Mr. Cooke was obliging, and in ten minutes the precious document was handed over. Stopping only to get the girl to certify on it that she had made it with Pyke’s machine, French hurried her away.
“I’ll drive you home, Miss Welsh,” he said, with his pleasant smile. “You have been of the greatest help. Now I wonder if you could do something else for me,” and he began repeating the questions he had already put to her mother.
Almost at once he got valuable information, though once again not on the matter immediately at issue.
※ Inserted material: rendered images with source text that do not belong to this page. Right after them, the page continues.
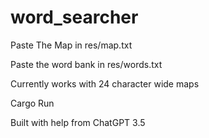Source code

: # word_searcher
Paste The Map in res/map.txt

Paste the word bank in res/words.txt

Currently works with 24 character wide maps

Cargo Run

Built with help from ChatGPT 3.5
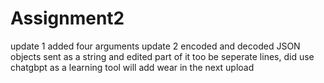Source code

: # Assignment2
update 1 added four arguments
update 2 encoded and decoded JSON objects sent as a string and edited part of it too be seperate lines, did use chatgbpt as a learning tool will add wear in the next upload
It appeared that on the previous afternoon Pyke had called the girl into his room and asked her if she would do a small commission for him. It was to take a letter to a lady in Chelsea. It concerned, so he said, an appointment to dine that evening, so that she would see that it was urgent. The matter was private and she was not to give the note to any one but the lady herself, nor was she to mention it. To compensate her for her trouble and to cover the cost of taxis and so on he hoped she would accept a ten-shilling note. She had not thought this strange, as she knew him to be liberal in money matters. But she had wondered that a note about a dinner appointment should be so bulky. The envelope was of foolscap size and must have contained at least a dozen sheets. She had taken it to the address it bore and handed it to the lady—Mrs. Berlyn at 70b Park Walk, Chelsea. She had not mentioned the matter to anyone.
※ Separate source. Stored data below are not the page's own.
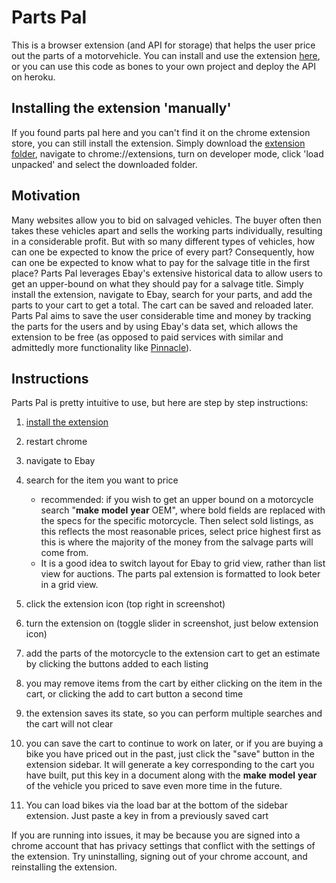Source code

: # Parts Pal
This is a browser extension (and API for storage) that helps the user price out the parts of a motorvehicle. You can install and use the extension [here](https://chrome.google.com/webstore/detail/parts-pal/baijfglmbplogjkgehnhmgpbdeihcega?hl=en), or you can use this code as bones to your own project and deploy the API on heroku.

## Installing the extension 'manually'
If you found parts pal here and you can't find it on the chrome extension store, you can still install the extension.
Simply download the [extension folder](https://github.com/karoster/salvage_extension/tree/master/extension), navigate to chrome://extensions, turn on developer mode, click 'load unpacked' and select the downloaded folder.

## Motivation
Many websites allow you to bid on salvaged vehicles. The buyer often then takes these vehicles apart and sells the working parts individually, resulting in a considerable profit. But with so many different types of vehicles, how can one be expected to know the price of every part?  Consequently, how can one be expected to know what to pay for the salvage title in the first place? Parts Pal leverages Ebay's extensive historical data to allow users to get an upper-bound on what they should pay for a salvage title. Simply install the extension, navigate to Ebay, search for your parts, and add the parts to your cart to get a total. The cart can be saved and reloaded later. Parts Pal aims to save the user considerable time and money by tracking the parts for the users and by using Ebay's data set, which allows the extension to be free (as opposed to paid services with similar and admittedly more functionality like [Pinnacle](https://www.cccis.com/parts-suppliers/recycler-solutions/)).

## Instructions
Parts Pal is pretty intuitive to use, but here are step by step instructions:
1. [install the extension](https://chrome.google.com/webstore/detail/parts-pal/baijfglmbplogjkgehnhmgpbdeihcega?hl=en)

2. restart chrome

3. navigate to Ebay

4. search for the item you want to price
    - recommended:
    if you wish to get an upper bound on a motorcycle
    search "**make** **model** **year** OEM", where bold fields are replaced with the specs for the 
    specific motorcycle. Then select sold listings, as this reflects the most 
    reasonable prices, select price highest first as this is where the majority of 
    the money from the salvage parts will come from.
    - It is a good idea to switch layout for Ebay to grid view, rather than list view for auctions. The parts pal extension is formatted to look beter in a grid view.

5. click the extension icon (top right in screenshot)

6. turn the extension on (toggle slider in screenshot, just below extension icon)

7. add the parts of the motorcycle to the extension cart to get an estimate by clicking the buttons added to each listing

8. you may remove items from the cart by either clicking on the item in the cart, or clicking the add to cart button a second time

9. the extension saves its state, so you can perform multiple searches and the cart 
   will not clear

10. you can save the cart to continue to work on later, or if you are buying a bike 
   you have priced out in the past, just click the "save" button in the extension 
   sidebar. It will generate a key corresponding to the cart you have built, put this 
   key in a document along with the **make** **model** **year** of the vehicle you priced 
   to save even more time in the future.

11. You can load bikes via the load bar at the bottom of the sidebar extension. Just 
  paste a key in from a previously saved cart

If you are running into issues, it may be because you are signed into a chrome account that has privacy settings that conflict with the settings of the extension. Try uninstalling, signing out of your chrome account, and reinstalling the extension.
Here was the explanation of the conversation French had overheard on Hampstead Heath. With a little thought he was able to follow the man’s mental processes.
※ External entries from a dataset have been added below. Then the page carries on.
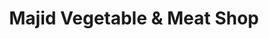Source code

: ---
title: "Majid Vegetable & Meat Shop"
url: /karachi/majid-vegetable-and-meat-shop/
shop: greengrocer
---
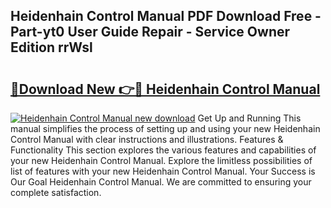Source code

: ## Heidenhain Control Manual PDF Download Free - Part-yt0 User Guide Repair - Service Owner Edition rrWsl

# <h2><a href="http://bc3089.oget.top/?id=Heidenhain+Control+Manual">🔗Download New 👉🔴 Heidenhain Control Manual</a></h2>

[![Heidenhain Control Manual new download](https://i.imgur.com/5g1atiW.png)](http://bc3089.oget.top/?id=Heidenhain+Control+Manual)
Get Up and Running This manual simplifies the process of setting up and using your new Heidenhain Control Manual with clear instructions and illustrations. Features & Functionality This section explores the various features and capabilities of your new Heidenhain Control Manual. Explore the limitless possibilities of list of features with your new Heidenhain Control Manual. Your Success is Our Goal Heidenhain Control Manual. We are committed to ensuring your complete satisfaction.

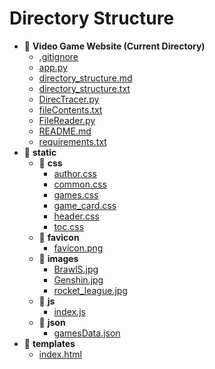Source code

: # Directory Structure

- 📂 **Video Game Website (Current Directory)**
  - [.gitignore](./.gitignore)
  - [app.py](./app.py)
  - [directory_structure.md](./directory_structure.md)
  - [directory_structure.txt](./directory_structure.txt)
  - [DirecTracer.py](./DirecTracer.py)
  - [fileContents.txt](./fileContents.txt)
  - [FileReader.py](./FileReader.py)
  - [README.md](./README.md)
  - [requirements.txt](./requirements.txt)
- 📂 **static**
  - 📂 **css**
    - [author.css](static/css/author.css)
    - [common.css](static/css/common.css)
    - [games.css](static/css/games.css)
    - [game_card.css](static/css/game_card.css)
    - [header.css](static/css/header.css)
    - [toc.css](static/css/toc.css)
  - 📂 **favicon**
    - [favicon.png](static/favicon/favicon.png)
  - 📂 **images**
    - [BrawlS.jpg](static/images/BrawlS.jpg)
    - [Genshin.jpg](static/images/Genshin.jpg)
    - [rocket_league.jpg](static/images/rocket_league.jpg)
  - 📂 **js**
    - [index.js](static/js/index.js)
  - 📂 **json**
    - [gamesData.json](static/json/gamesData.json)
- 📂 **templates**
  - [index.html](templates/index.html)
In the first place, it was evident that Pyke had realised that he was suspected, as well as that French had opened Ganope’s note. He would guess, therefore, that French would shadow him continually until his meeting with Mrs. Berlyn, and would try to overhear what passed thereat. He would also see that for that very reason he was safe from arrest till the meeting had taken place, when this immunity would cease.
But he wanted the night in which to escape. How could he stave off arrest until the following day?
Clearly he had solved his problem by writing out the conversation, possibly with stage directions, as a playwright writes out the dialogue in his play. In it he had pledged himself to a visit to Berlyn on the morrow. If he could make French swallow the yarn he knew that arrest would be postponed in order that French might learn the junior partner’s whereabouts. He had then sent Mrs. Berlyn her “lines” and she had learnt them like any other actress. French ruefully admitted to himself that in spite of the absence of a rehearsal, the two had presented their little piece with astonishing conviction.
On reaching the Yard, French’s first care was to set the great machine of the C.I.D. in operation against the fugitives. Among his notes he already had detailed descriptions of each, and he thought he would be safe in assuming that Pyke would wear his collar up and his hat pulled low over his eyes. Mrs. Welsh had described the suitcase, and burdened by this, French thought there was a reasonable chance of the man having been noticed.
A number of helpers were soon busy telephoning the descriptions to all the London police stations as well as to the ports. Copies were also sent for insertion in the next number of the Police Gazette. In a day or so all the police and detectives in the country would be on the lookout for the couple.